Newfoundland and Labrador’s new Progressive Conservative government has unveiled the fiscal plan for its first full year in office, following through on promises made during last fall’s election but revealing grim projections for the province’s finances in the near future.
“We campaigned on the promise that we would not balance the province’s books without first helping families balance their own,” Finance Minister Craig Pardy said during his budget speech in the House of Assembly Wednesday afternoon.
“This budget takes great strides in helping the people of this wonderful province achieve that balance through lower taxes and numerous affordability measures. But, make no mistake, we will manage the province’s fiscal future responsibly.”
Pardy’s financial blueprint has measures that echo the Tory trinity of promises from the fall election campaign — lower taxes, better health care, and safer communities.
The budget follows through on a number of cost-of-living initiatives.
Those include raising the income threshold before having to pay provincial income taxes, expanding the child benefit, and hiking the seniors benefit.

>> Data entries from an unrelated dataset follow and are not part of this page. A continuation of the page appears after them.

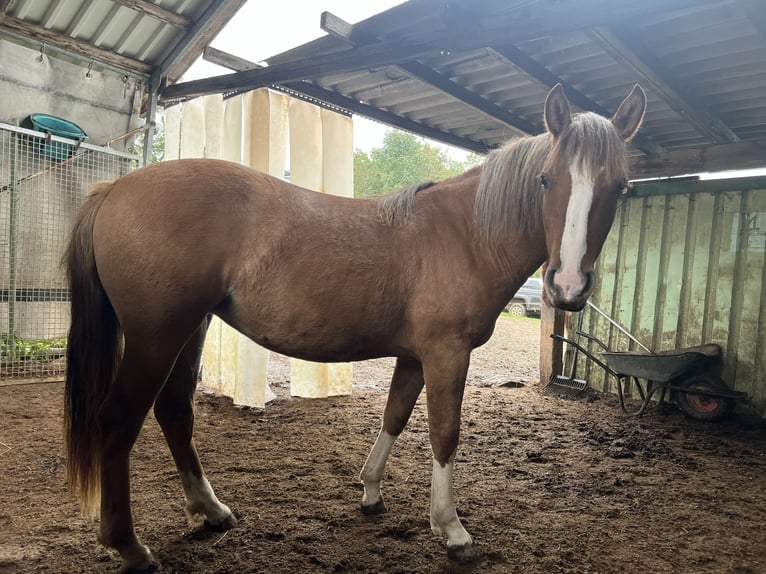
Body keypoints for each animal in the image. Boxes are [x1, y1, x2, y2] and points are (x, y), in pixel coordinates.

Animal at [63, 83, 644, 572]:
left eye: (620, 188)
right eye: (547, 179)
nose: (567, 286)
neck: (465, 234)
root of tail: (113, 189)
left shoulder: (414, 356)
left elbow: (395, 416)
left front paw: (370, 493)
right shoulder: (447, 353)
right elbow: (444, 433)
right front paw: (452, 531)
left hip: (190, 330)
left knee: (175, 412)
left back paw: (211, 511)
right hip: (154, 338)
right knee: (119, 420)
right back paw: (129, 546)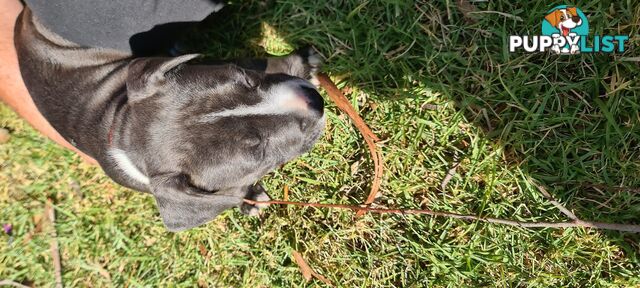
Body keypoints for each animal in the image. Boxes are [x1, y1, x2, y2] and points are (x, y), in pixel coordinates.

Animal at [15, 6, 324, 232]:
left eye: (246, 79)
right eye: (259, 151)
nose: (315, 101)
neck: (123, 126)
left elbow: (268, 62)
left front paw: (302, 61)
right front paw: (249, 199)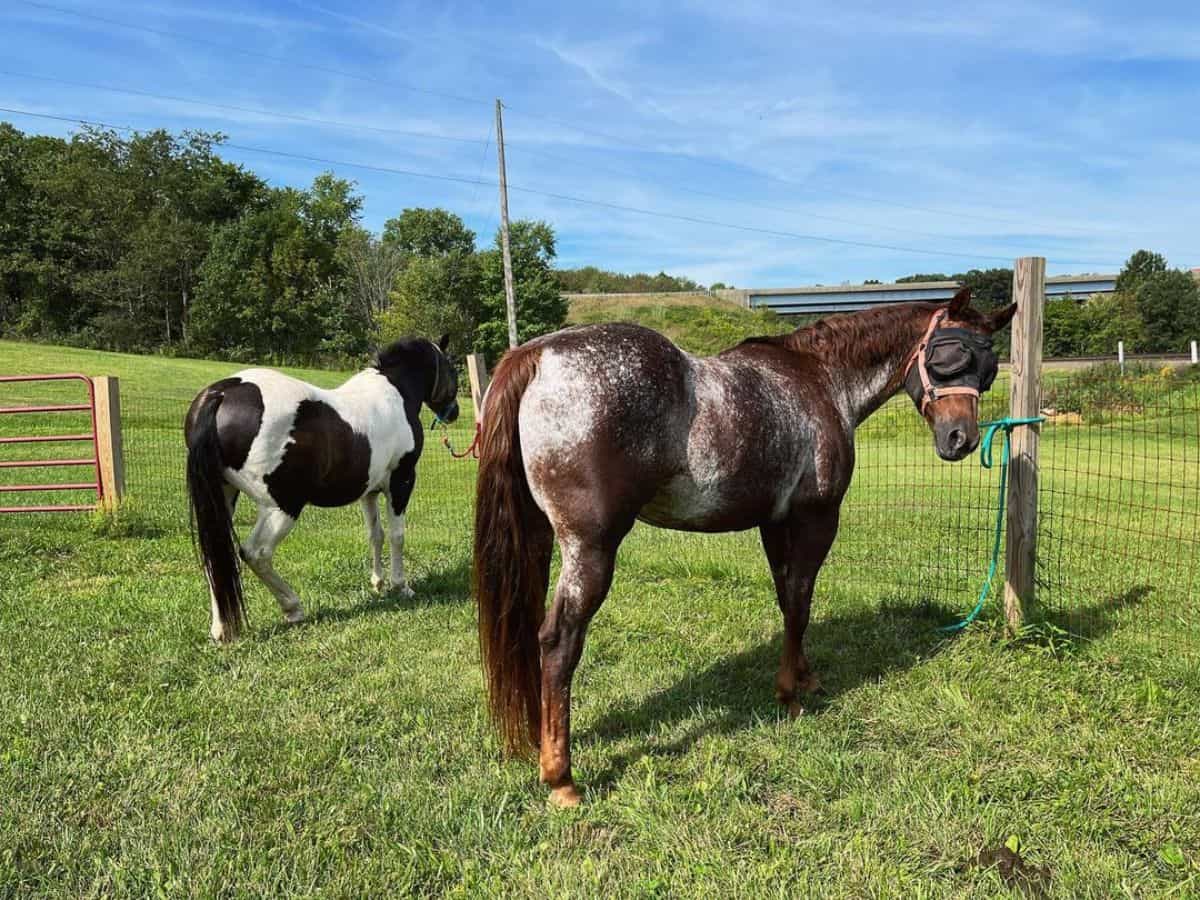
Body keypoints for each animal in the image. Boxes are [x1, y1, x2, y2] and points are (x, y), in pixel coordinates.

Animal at [186, 336, 458, 643]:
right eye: (452, 369)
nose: (455, 412)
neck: (396, 392)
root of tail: (220, 394)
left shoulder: (369, 492)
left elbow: (375, 535)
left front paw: (377, 583)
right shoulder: (401, 483)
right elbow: (397, 536)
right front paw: (401, 586)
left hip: (223, 498)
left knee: (217, 558)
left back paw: (222, 630)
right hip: (282, 506)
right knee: (256, 553)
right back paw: (293, 608)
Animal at [472, 290, 1017, 811]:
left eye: (988, 369)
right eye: (947, 356)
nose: (961, 439)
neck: (819, 378)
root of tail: (538, 355)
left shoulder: (774, 523)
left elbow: (788, 601)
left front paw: (804, 677)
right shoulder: (817, 518)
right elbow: (801, 600)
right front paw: (789, 694)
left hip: (542, 540)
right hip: (591, 549)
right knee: (559, 641)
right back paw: (561, 777)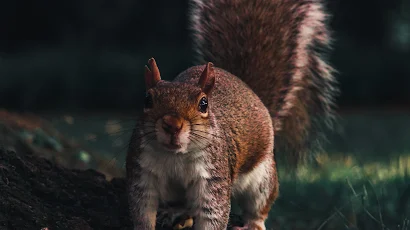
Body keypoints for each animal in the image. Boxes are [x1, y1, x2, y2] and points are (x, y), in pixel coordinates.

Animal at [126, 0, 338, 230]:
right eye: (147, 99)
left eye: (203, 104)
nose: (172, 124)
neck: (175, 156)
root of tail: (251, 93)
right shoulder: (141, 171)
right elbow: (141, 209)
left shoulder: (213, 175)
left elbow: (213, 212)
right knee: (185, 205)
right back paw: (177, 213)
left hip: (262, 179)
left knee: (259, 205)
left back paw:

There are three planned reductions in the small business tax rate between 2026 and 2028.
A tuition freeze will be implemented at Memorial University and College of the North Atlantic this fall.
Earlier this year, the education minister announced the province would be reinstating a tuition freeze for MUN.
There are plans for more police, prosecutors, judges, and court staff.
And the province projects record spending on health care — $5.4 billion, about 42 cents of every dollar spent.
But all that comes with a cost. Government projections show that the provincial balance sheet is expected to get worse in the coming years.
“I am not going to sugarcoat it,” Pardy said. “Your government has inherited a serious fiscal challenge that will require time, effort, and energy to fix.”
The deficit for last year — 2025-26 — came in at $729 million. That’s better than had been expected as of last fall, largely thanks to a recent boon in oil revenues sparked by the conflict in the Middle East.
The deficit for 2026-27 is projected to come in at $688 million.
But the finances are expected to deteriorate after that, with billion-dollar-plus shortfalls forecast until 2030.
“We are confident in our fiscal framework’s ability to pay for the commitments in this budget, and we owe it to the people who voted for us to follow through on our campaign commitments,” Pardy noted in the budget speech.
The province expects to spend more than $11.5 billion this year, on revenues of $10.8 billion.
Those revenues include an expected influx of $2 billion in volatile offshore oil royalties. That’s based on projected oil production of 96.7 million barrels, at a price of $79 US a barrel of Brent crude and an exchange rate with the loonie at 74.1 cents to the American dollar.
Pardy stressed that the financial forecast does not include potential benefits from a future hydro agreement in Labrador.
“Let me be clear, not a dime of assumed revenue from a Churchill Falls deal will be included on our books until a deal is signed,” the finance minister said.
Newfoundland and Labrador’s net debt is expected to break through the $20-billion barrier this year, up to $20.8 billion.